Wildlife & Biodiversity

Insects today damage plants more despite dwindling numbers: Study

Human influence may have a role to play, say scientists

 
By Rohini Krishnamurthy
Published: Tuesday 11 October 2022

Human activities are likely making modern insects more voracious than their ancient counterparts, according to a new study.

Researchers arrived at this by comparing insect damage on modern plants (post 1995) with fossilised leaves from the Late Cretaceous period (nearly 67 million years ago) through the Pleistocene (2.06 million years ago).

“The difference in total damage frequency in modern plants is more than double of the fossil record,” Lauren Azevedo-Schmidt, a postdoctoral research associate at the University of Maine, told Down To Earth.

The increase in damage was more likely caused by all groups of herbivorous insects and not just one group, the study published in the Proceedings of the National Academy of Sciences showed.

Azevedo-Schmidt and her colleagues studied leaf damage by examining patterns left behind by insects on leaves after they were eaten.

The patterns vary as different insect groups have specific mouthparts. For example, Azevedo-Schmidt said that an insect with a powerful mandible or jaw, like a grasshopper, can eat leaf tissue and veins.

An aphid, on the other hand, makes only a tiny hole with its needle-like mouth, she explained. 

“These patterns vary in size and shape and are preserved on fossils and modern leaf tissues,” the expert said.

The researchers observed a sharp increase in damage frequencies in modern leaves.

Among the fossil leaves, the youngest dates back to 2.06 million years ago. This predates early human migration from Africa roughly 1.75 million years ago.

As data on the more recent Pleistocene (1.8 million-10,000 years ago) and Holocene (11,650 years before the present) were not part of the study, the researchers could not map out exactly when levels of damage to leaves increased.
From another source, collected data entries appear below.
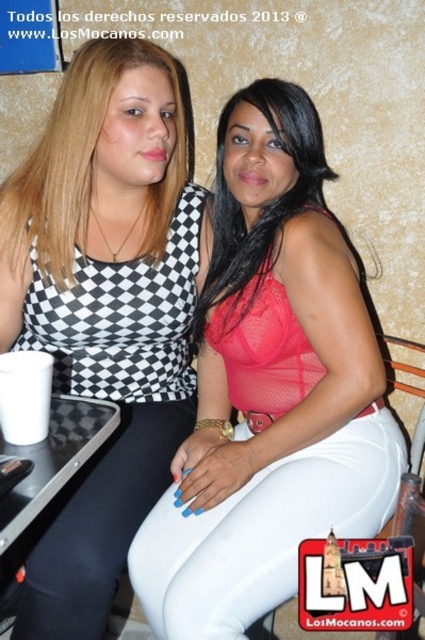
What do you see at coordinates (90, 160) in the screenshot? I see `matte red dress at center` at bounding box center [90, 160].

Who is higher up, matte red dress at center or matte red blouse at center?

matte red dress at center is higher up.

Is point (23, 230) more distant than point (224, 124)?

Yes, it is.

Find the location of a particular element. matte red dress at center is located at coordinates (90, 160).

Is point (295, 564) in front of point (62, 176)?

Yes, it is.

Who is more forward, (x=249, y=486) or (x=88, y=108)?

Point (x=88, y=108) is more forward.

Image resolution: width=425 pixels, height=640 pixels. Find the location of `pink mesh top at center`. pink mesh top at center is located at coordinates (269, 388).

Who is taller, pink mesh top at center or matte red blouse at center?

pink mesh top at center

Is point (147, 620) farther from camera compared to point (299, 208)?

No, (147, 620) is in front of (299, 208).

What are the coordinates of `pink mesh top at center` in the screenshot? It's located at (269, 388).

Identify the location of pink mesh top at center. (269, 388).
Based on data on modern leaves, the researchers speculate that humans may have influenced the insects’ ability to cause damage within modern forests.
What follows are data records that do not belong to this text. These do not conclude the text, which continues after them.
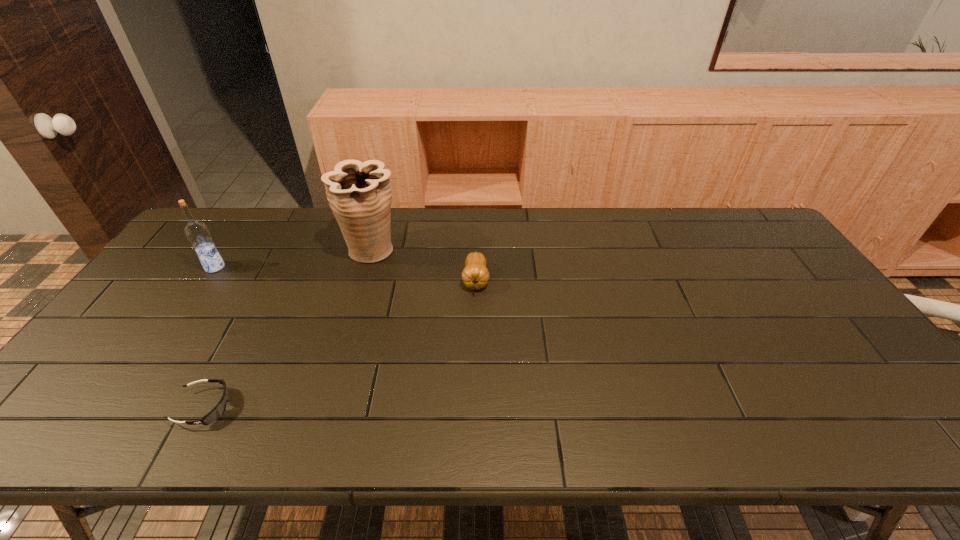
Locate an element on the screen. vacant space that's between the nearest object and the second shortest object is located at coordinates (340, 343).

Where is `vacant space that is in between the urn and the leftmost object`? This screenshot has width=960, height=540. vacant space that is in between the urn and the leftmost object is located at coordinates (293, 258).

Locate an element on the screen. free area in between the vodka and the third object from left to right is located at coordinates (293, 258).

Where is `free point between the urn and the rightmost object`? free point between the urn and the rightmost object is located at coordinates (423, 265).

You are a GUI agent. You are given a task and a screenshot of the screen. Output one action in this format:
    pyautogui.click(x=<x>, y=<y>)
    Task: Click on the free spot between the nearest object and the urn
    
    Given the screenshot: What is the action you would take?
    pyautogui.click(x=288, y=328)

Find the location of `blank region between the second shortest object and the second object from right to left`. blank region between the second shortest object and the second object from right to left is located at coordinates (423, 265).

The image size is (960, 540). Find the location of `vacant area between the goggles and the vodka`. vacant area between the goggles and the vodka is located at coordinates (209, 337).

Locate an element on the screen. free space between the urn and the shortest object is located at coordinates (288, 328).

Find the location of `free space between the vodka and the shortest object`. free space between the vodka and the shortest object is located at coordinates (209, 337).

You are a GUI agent. You are given a task and a screenshot of the screen. Output one action in this format:
    pyautogui.click(x=<x>, y=<y>)
    Task: Click on the free space between the urn and the leftmost object
    The image size is (960, 540).
    Given the screenshot: What is the action you would take?
    pyautogui.click(x=293, y=258)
“The most human impact occurred after the Industrial Revolution,” the researchers wrote in the study.

Further, preserved plant samples from the early 2000s were 23 per cent more likely to have insect damage than specimens collected in the early 1900s, the paper noted.

This pattern can be linked to climate warming, the researchers speculated.

But, they added, other factors such as urbanisation and the introduction of invasive species could have also played a part. 

This increase in insect-driven plant damage is occurring despite reports of insect decline, the study pointed out.

A 2019 analysis showed that 40 per cent of insect species were faced with extinction threats. 

Habitat loss, pesticides, agrochemical pollutants, climate change and invasive species were cited as possible reasons for the decline.

Azevedo-Schmidt is unsure of how climate change drives both declines in insect abundance and an increase in insect appetite.

She pointed towards two theories that could explain this dichotomy. 

“Insect damage comes down to food consumption and insects needing to eat enough to get the nutrients they need,” Azevedo-Schmidt explained.

The warming climate and increasing carbon dioxide levels reduce the levels of an essential nutrient  — nitrogen.

“Because of this, insects need to eat more leaf material to get the same amount of nitrogen that they would have received in a cooler world,” she explained.

Alternatively, climate change could create conditions ripe for a specific group of insects to thrive. 

“These same insects could be making more of the same type of feeding damage,” she said. Future studies, she added, can provide concrete answers.